Do you customarily turn to you adviser for asking him questions related to investing? For picking schemes? for tips? for generally chatting about the market?

Do you get an answer which is difficult to find on free / paid websites?

Do you think he/she has given you good advise over the past 3-4-9-15 years that you have known him?

Or do you think he is only there to pick some schemes / fund in which to invest? Does he tell you how you should interact / react to your bank RM pestering you for buying a life insurance / etc.

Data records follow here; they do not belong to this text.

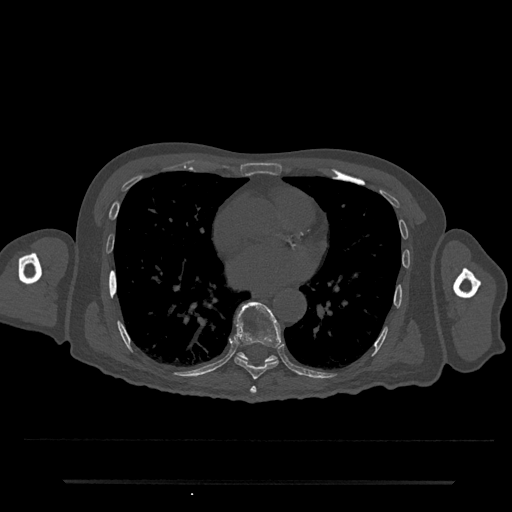
CT including the spine, one axial slice. Slice 408 of 797 in the series (ordered by position). 120 kVp. Bone window (W 1800 / L 400 HU). 512 × 512 image matrix, field of view 427 × 427 mm. Patient: male, 74 years. Case-level facts recorded for this patient, not image findings: primary cancer: prostate.
Outlined on this slice (semi-automatically segmented with operator editing):
- T7 vertebra: bounding box [x1, y1, x2, y2] px = [250, 386, 257, 394]
- T8 vertebra: [234, 301, 281, 380]
- T9 vertebra: [238, 352, 277, 362]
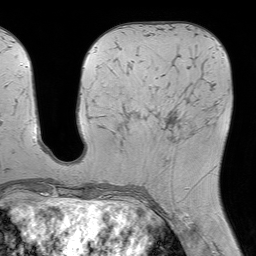
Breast MRI (dynamic contrast-enhanced), one axial slice; position 27 of 64 along the scan axis; cropped to one breast; dynamic contrast-enhanced series, time point 2 of 7 at this slice position (early post-contrast); 1.5 T; TE 4.6 ms, TR 7.2 ms; 256 × 256 image matrix, field of view 230 × 230 mm. Female patient.
Structures marked on this image (semi-automatic segmentation, software-assisted and operator-edited):
- enhancing-tissue mask used for the functional tumour volume (all voxels passing the contrast-enhancement thresholds inside the analysis volume; usually the tumour): bounding box [x1, y1, x2, y2] px = [134, 107, 210, 145]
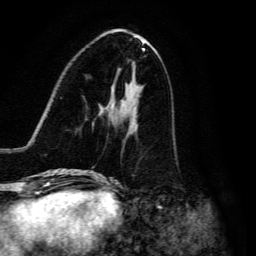
Breast MRI, one axial slice. Slice 53 of 134 in the series (ordered by position). Cropped to one breast. Dynamic contrast-enhanced series, time point 2 of 6 at this slice position (early post-contrast). 3 T. TE 4.7 ms, TR 8.9 ms. 1.2 mm slice thickness. 256 × 256 image matrix. Female patient.
Annotated regions visible in this slice (semi-automatically segmented with operator editing):
- enhancing-tissue mask used for the functional tumour volume (all voxels passing the contrast-enhancement thresholds inside the analysis volume; usually the tumour): box from (x=95, y=105) to (x=137, y=176) px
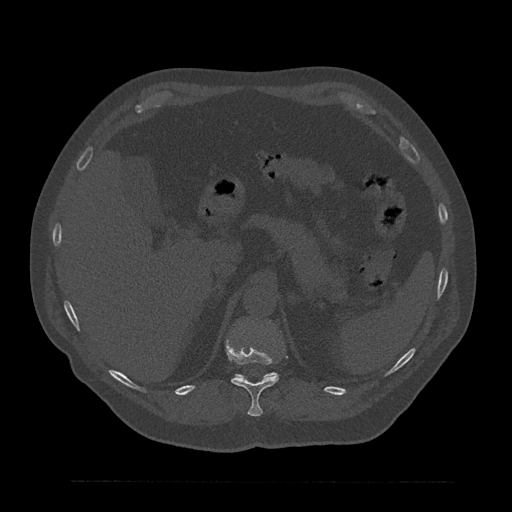
CT including the spine, one axial slice; slice 274 of 797 in the series (ordered by position); reconstruction kernel Br40s/3; 120 kVp; bone window (W 1800 / L 400 HU); 0.5 mm slice thickness; 512 × 512 image matrix, field of view 430 × 430 mm. Patient: male, 61 years. From the clinical record (not read from this slice): primary cancer: prostate.
Structures marked on this image (semi-automatic segmentation, software-assisted and operator-edited):
- T11 vertebra: bounding box <226,339,279,417> (left, top, right, bottom; pixels)
- T12 vertebra: <237,373,277,378>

I meet many people unhappy with their Ifas and many many IFAs unhappy with their own lives. So apart from cribbing about the regulator in bodies created just for that…they crib about their own adequacy (ies) too. The grief that the IFA have is generally these:

  • they missed the change from bull to bear market
  • they did not capture enough of the bull market
  • they did not protect the client during the bear market
  • the client pulled out at the wrong time
  • the client invested too much at the wrong time

– I find the whole thing funny, because it is all talk like a FUND MANAGER. Every IFA meet becomes a place where every IFA is calling on what will happen in the market. Most of these griefs above can be traced to these cats hoping to be tigers. When markets are sideways, they have no clue what to do, so they’re just plain frustrated. When they try to anticipate these movements (and be guilty of trying to time the market – which they tell the clients they should not do!)  they usually fail and when they don’t – a very rare event indeed – their next move ruins the previously done good work! They start from scratch every day and living from transaction to transaction, dependent upon the (presumably) maverick markets for survival.

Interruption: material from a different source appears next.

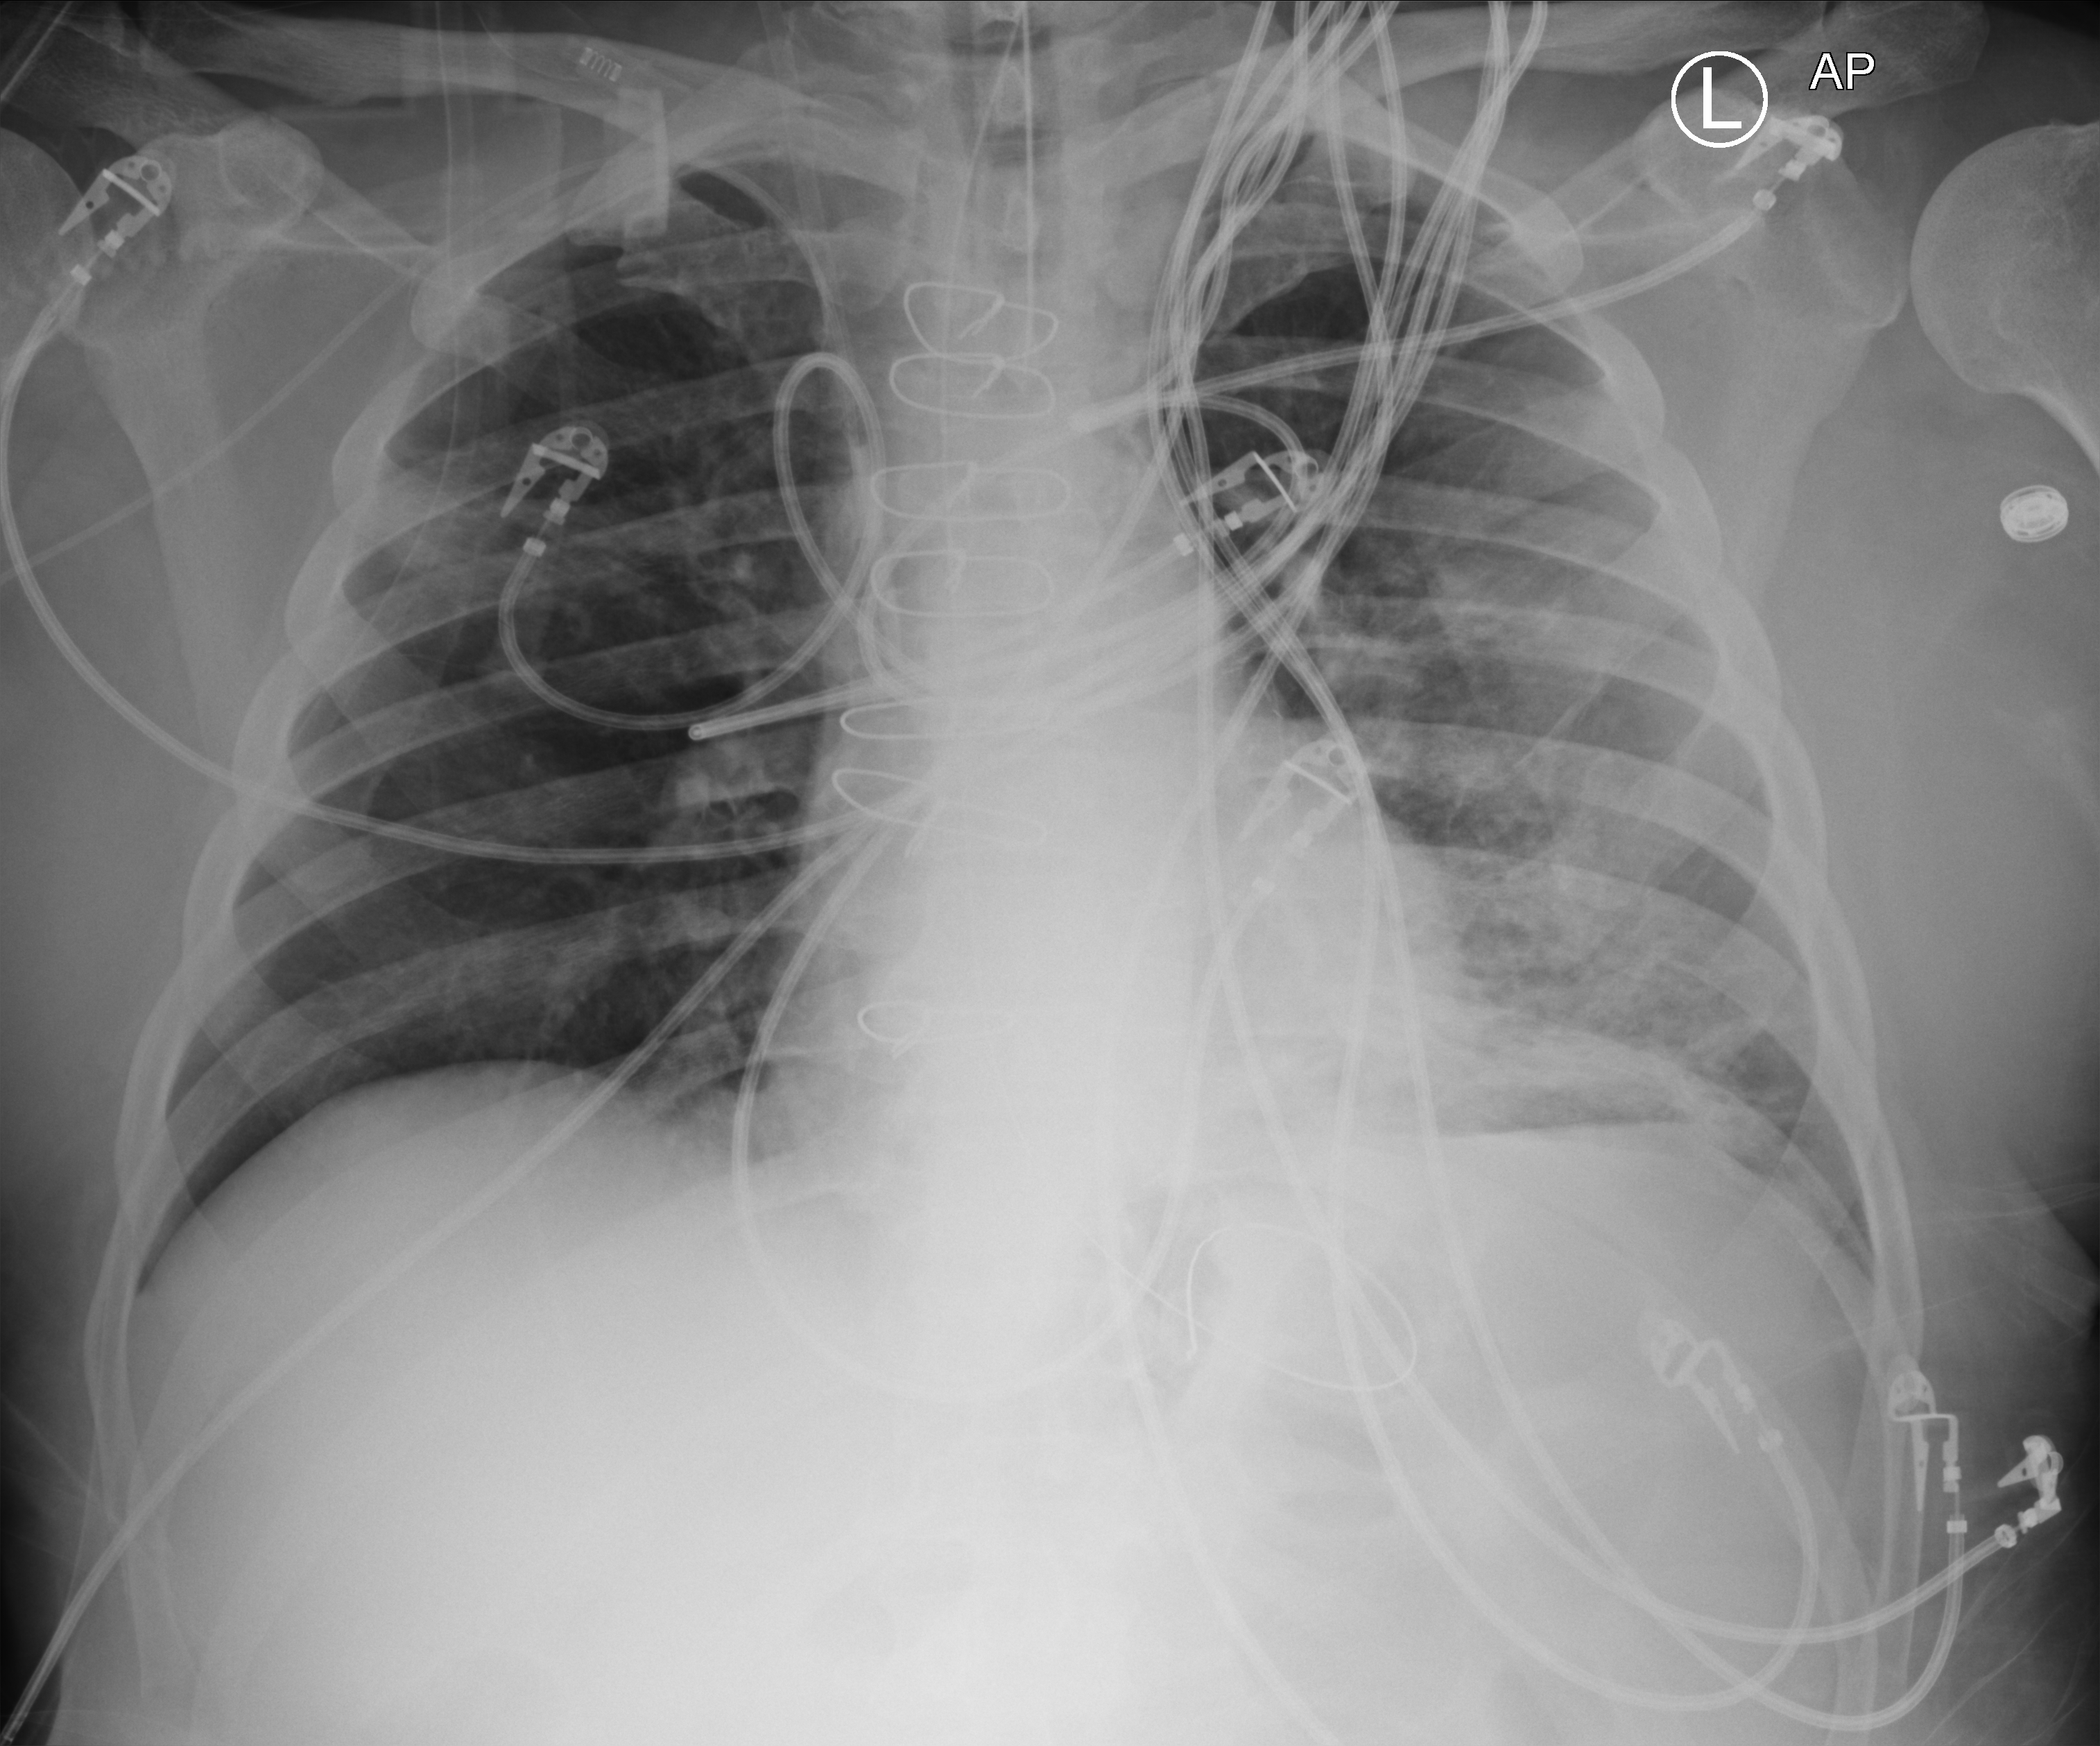
Portable chest radiograph, anteroposterior (AP) projection. Patient hospitalised with COVID-19; male, aged 60–74 years.
Admission-level facts for this patient (not findings on this image; timing relative to this image not recorded): chronic kidney disease (admission record): no.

Lets look at the advisers who picked Hdfc as a fund house for their investment ideas. Poor execution by the fund house has left a lot of red faces and saying ‘this quarter it will be different has not helped’. Seriously, that has hurt many IFAs. Own execution of ideas in the stock market have been torn to bits by the RR bulldozer on PSU banks. So the PSU bank scrips which looked good 3 months ago are looking even better, but the client’s face (and some other part!!) are red. Deep scarlet red.

Client behavior of removing money half way through the journey has not helped either. Poor execution combined with poor client behavior – of stopping the SIP, removing the money from the fund, risky exposure by debt funds – damaging the NAV, have further accentuated the problem.

MY VIEW OF THE PROBLEM?

Wrong priorities (of the IFA, by the IFA) include:

  • a TOTAL failure to manage to personal needs, goals and risk tolerances
  • “plans” that gyrate with every market movement
  •  Not reducing most of these plans to written plans for clients with slightly poor understanding
  • clients with “huge” appetites and tolerance for risk when markets are rising
  • Many clients frequently want to go to cash at the first sign of trouble

At the advisor level, the problem is fundamental and encompasses each of these problem areas. Much of what tries to pass as “financial advice” is actually stock-picking or fund picking.

In my experience, most advisers and their clients WRONGLY think that the adviser’s ONLY function is to pick good MUTUAL fund schemes.

Sadly not too may people try to break this MIRAGE.